▸ STATED EXERCISE
Convert every line of the material below into a JSON list of strings, one string per line, omitting blank lines. Leave the pictures out of the list.

[Extracted data entries]
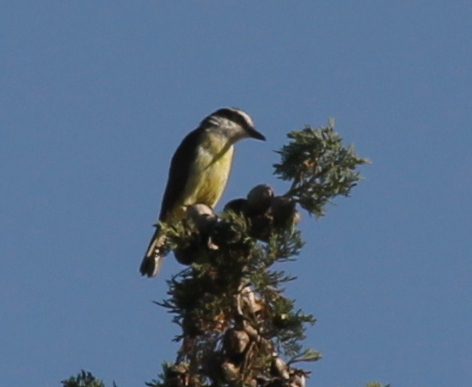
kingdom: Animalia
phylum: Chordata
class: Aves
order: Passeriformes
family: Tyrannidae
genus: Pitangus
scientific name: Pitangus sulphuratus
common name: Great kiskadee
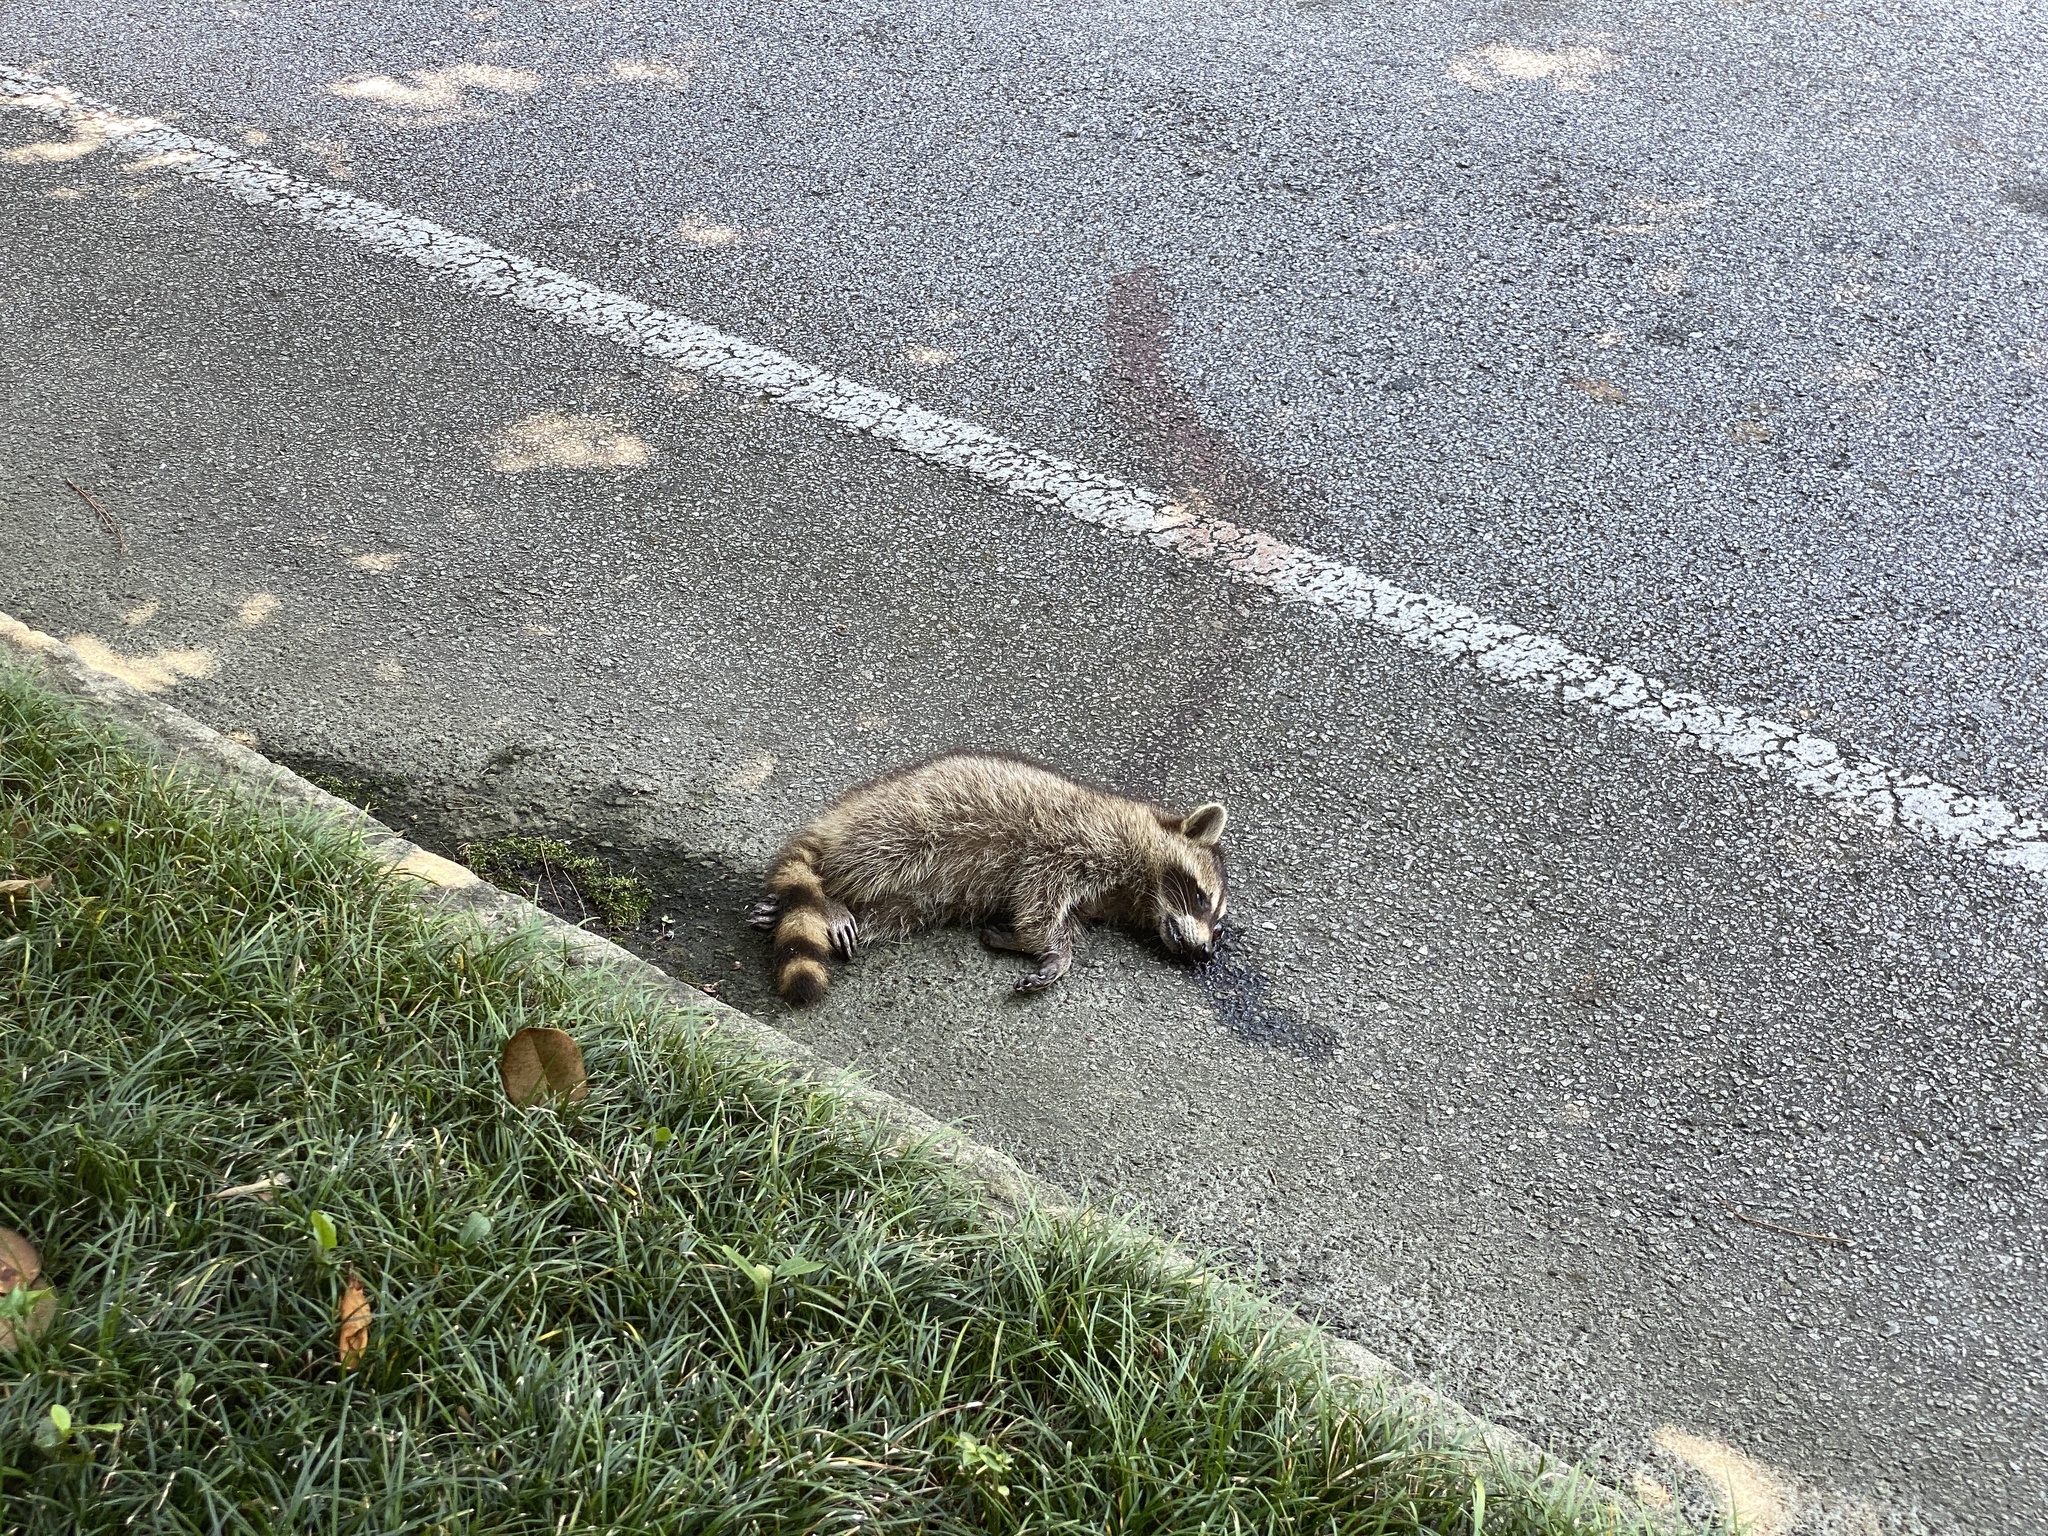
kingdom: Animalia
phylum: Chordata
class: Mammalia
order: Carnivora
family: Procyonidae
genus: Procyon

▸ ANSWER TO THE TASK
[
  "kingdom: Animalia",
  "phylum: Chordata",
  "class: Aves",
  "order: Passeriformes",
  "family: Tyrannidae",
  "genus: Pitangus",
  "scientific name: Pitangus sulphuratus",
  "common name: Great kiskadee",
  "kingdom: Animalia",
  "phylum: Chordata",
  "class: Mammalia",
  "order: Carnivora",
  "family: Procyonidae",
  "genus: Procyon"
]